Incarcerating Groening would not violate his fundamental rights, it said, arguing that “appropriate precautionary measures” could be taken to meet any special needs arising from his old age.
Groening has been living at home despite his conviction, and given his age, it had until now been unclear if he would actually be jailed.
Making the case for his imprisonment, German prosecutors have said that a court doctor has determined that Groening is able to serve his sentence, on condition he is given appropriate nursing and medical care while in detention.
Groening worked as an accountant at Auschwitz, sorting and counting the money taken from those killed or used as forced labour, and shipping it back to his superiors in Berlin.
He also on several occasions performed “ramp duty”, processing deportees as they arrived by rail in cattle cars.
New legal basis
During his trial, Groening acknowledged “moral guilt” but said it was up to the court to rule on his legal culpability.
He had testified that he was so horrified by the crimes he witnessed at the camp after his arrival in 1942 that he appealed three times for a transfer to the front, which was not granted until autumn 1944.

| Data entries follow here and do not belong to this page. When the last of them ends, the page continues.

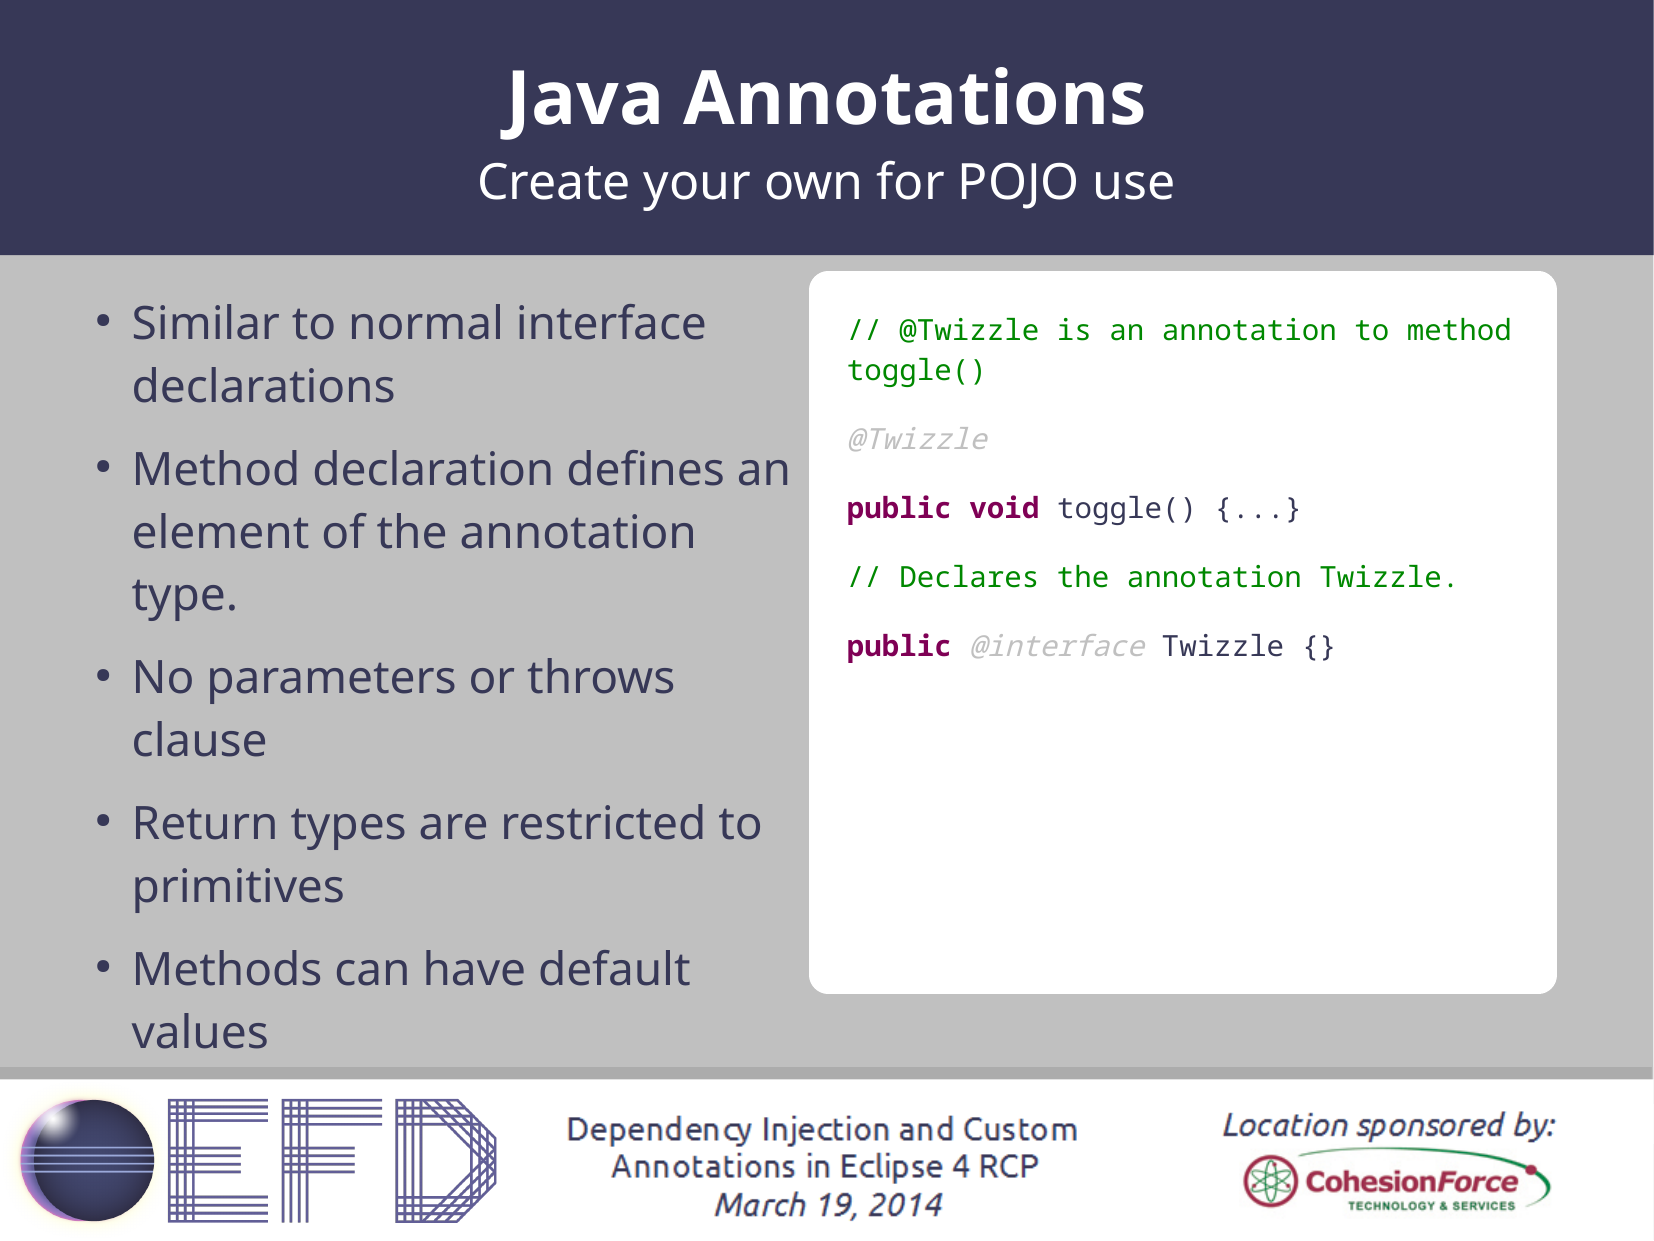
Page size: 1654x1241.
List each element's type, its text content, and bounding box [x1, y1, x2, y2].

title Java Annotations Create your own for POJO use [82, 25, 1571, 233]
picture [1110, 1104, 1654, 1241]
list Similar to normal interface declarations Method declaration defines an element of the annotation type. No parameters or throws clause Return types are restricted to primitives Methods can have default values [82, 290, 793, 1066]
picture [549, 1082, 1105, 1241]
picture [0, 1079, 497, 1241]
list // @Twizzle is an annotation to method toggle() @Twizzle public void toggle() {...} // Declares the annotation Twizzle. public @interface Twizzle {} [828, 290, 1539, 976]
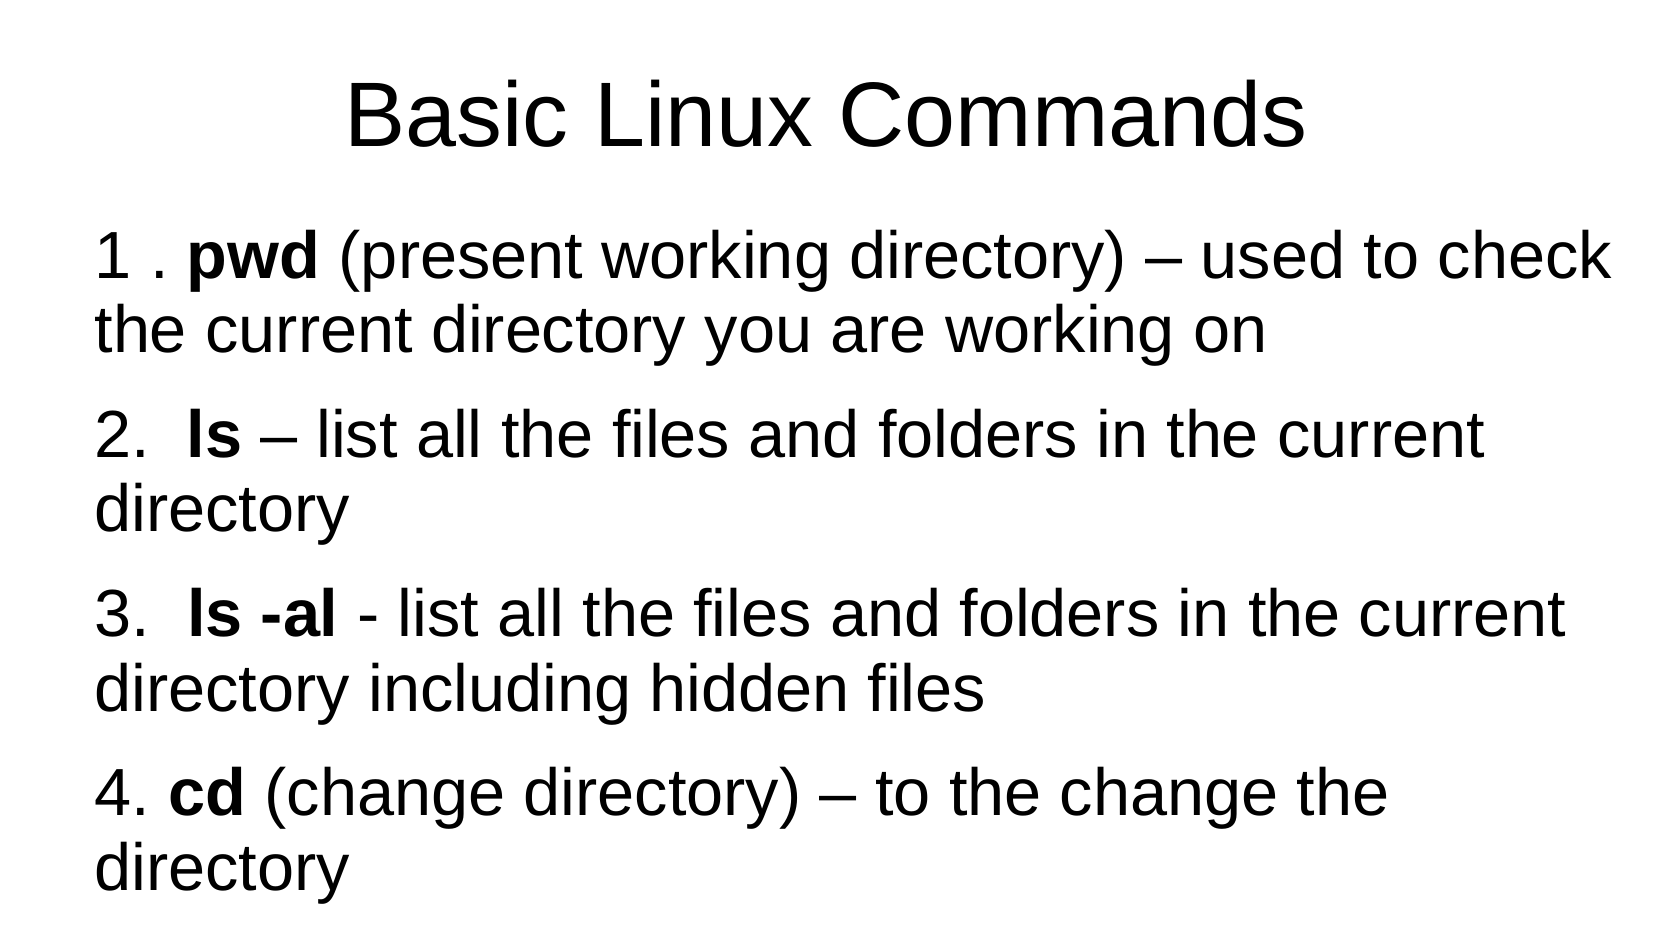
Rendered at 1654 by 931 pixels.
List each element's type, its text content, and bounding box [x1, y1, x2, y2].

Groening had previously been cleared by German authorities after lengthy criminal probes dating back to the 1970s.
But a case was reopened against him as the legal basis for prosecuting former German officials changed in 2011 with Germany’s landmark conviction of former camp guard John Demjanjuk.
The former guard was sentenced not for atrocities he was known to have committed, but on the basis that he worked at the Sobibor camp in occupied Poland and had thus been a cog in what prosecutors called the Nazis’ killing machine.
Demjanjuk died in 2012 before his appeal could be heard, but that verdict spurred new investigations against several elderly former Nazis.
More than one million European Jews perished at Auschwitz before it was liberated by Soviet forces. Yet, of the camp’s 6,500 SS personnel who survived the war, fewer than 50 were ever convicted.